• _Passage to read_
Fuel line recommendations

Discussion in 'High Tech for Old Iron' started by Electra Bob, Mar 18, 2019.

  1. Electra Bob

    Electra Bob Well-Known Member

    Biting the bullet on the Sniper Quadrajet EFI for the Electra and replacing the entire fuel delivery system from end to end.

    I've checked out the stock fuel line routing and it's all easily accessible and has little exposure to potential road hazard. The question is - what to use for the new lines?

    I'm thinking Earls hose all the way with a small bulkhead bracket at either end of the main fixed run then shorter hoses for tank and regulator/throttle body connections.

    Should I stump up for Ultra-pro for the main run for it's tighter bend radius ability and more rugged sheathing or cheap out and use Vapor Guard all the way - or something in between?

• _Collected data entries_
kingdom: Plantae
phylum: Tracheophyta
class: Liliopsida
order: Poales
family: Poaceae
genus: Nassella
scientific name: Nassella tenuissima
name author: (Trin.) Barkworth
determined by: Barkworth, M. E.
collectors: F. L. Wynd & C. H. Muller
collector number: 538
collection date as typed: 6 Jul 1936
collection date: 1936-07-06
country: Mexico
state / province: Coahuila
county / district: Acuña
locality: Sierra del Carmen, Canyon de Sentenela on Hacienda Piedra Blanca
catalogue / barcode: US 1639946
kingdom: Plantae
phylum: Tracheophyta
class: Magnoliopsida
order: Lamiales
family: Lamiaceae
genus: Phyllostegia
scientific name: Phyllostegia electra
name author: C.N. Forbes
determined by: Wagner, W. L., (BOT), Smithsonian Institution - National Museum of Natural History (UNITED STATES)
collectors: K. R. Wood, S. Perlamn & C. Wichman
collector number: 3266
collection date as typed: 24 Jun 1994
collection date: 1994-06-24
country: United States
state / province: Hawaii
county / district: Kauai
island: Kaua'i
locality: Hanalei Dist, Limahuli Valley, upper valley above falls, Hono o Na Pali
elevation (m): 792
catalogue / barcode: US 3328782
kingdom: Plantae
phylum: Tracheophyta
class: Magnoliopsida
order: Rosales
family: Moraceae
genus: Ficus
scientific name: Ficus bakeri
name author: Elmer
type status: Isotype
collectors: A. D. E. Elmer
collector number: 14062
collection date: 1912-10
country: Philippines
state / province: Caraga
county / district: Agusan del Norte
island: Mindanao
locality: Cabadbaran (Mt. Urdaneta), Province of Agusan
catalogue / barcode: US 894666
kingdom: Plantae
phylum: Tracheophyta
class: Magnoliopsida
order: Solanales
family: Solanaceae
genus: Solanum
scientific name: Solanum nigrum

• _Work item 1_
Transcribe the fuel line post word for word, everything from "1. Electra Bob" down to "end to end.".
• _Work item 2_
In the fuel line post, what fuel injection system is the poster installing on the Electra?
• _Work item 3_
Resume the forum discussion on fuel line recommendations from where it stops.

• _Output 1_
1. Electra Bob

    Electra Bob Well-Known Member

    Biting the bullet on the Sniper Quadrajet EFI for the Electra and replacing the entire fuel delivery system from end to end.

• _Output 2_
The Sniper Quadrajet EFI.

• _Output 3_
  2. TrunkMonkey

    TrunkMonkey Well-Known Member

    I used stainless for the body line and had Pegasus make all the smaller lines from tank to regulator, regulator to return, regulator to 100 micron filter, filter to body line, body line to EFI (40 micron and small hardlines at the TBs). I used "Earls" for all the fittings.

    No rubber or soft lines anywhere.
    1973gs likes this.
  3. Electra Bob

    Electra Bob Well-Known Member

    Hey Michael, thanks for the feedback and apologies for taking so long to acknowledge it.

    I decided to go with Earl's Ultrapro with the Black Polyester external sheathing. This is pretty rugged and uses twist on hose ends that only requires basic tools for fitting. It also has a 1" minimum bend radius which means it can handle the twists and turns of the line route.

    The open frame rails on the Electra allow for the main run to be tucked out of harms way. There are only two short sections that have some exposure and I would contend that the rugged sheathing and ability to deform and return to normal if struck make it as or perhaps more resilient than hard line. Its flexibility also allows for body flex, engine movement and expansion/contraction due to temperature changes.

    TrunkMonkey likes this.
  4. TrunkMonkey

    TrunkMonkey Well-Known Member

    You should be fine with that. :)

    There are pros and cons to both hard and soft lines like you are considering.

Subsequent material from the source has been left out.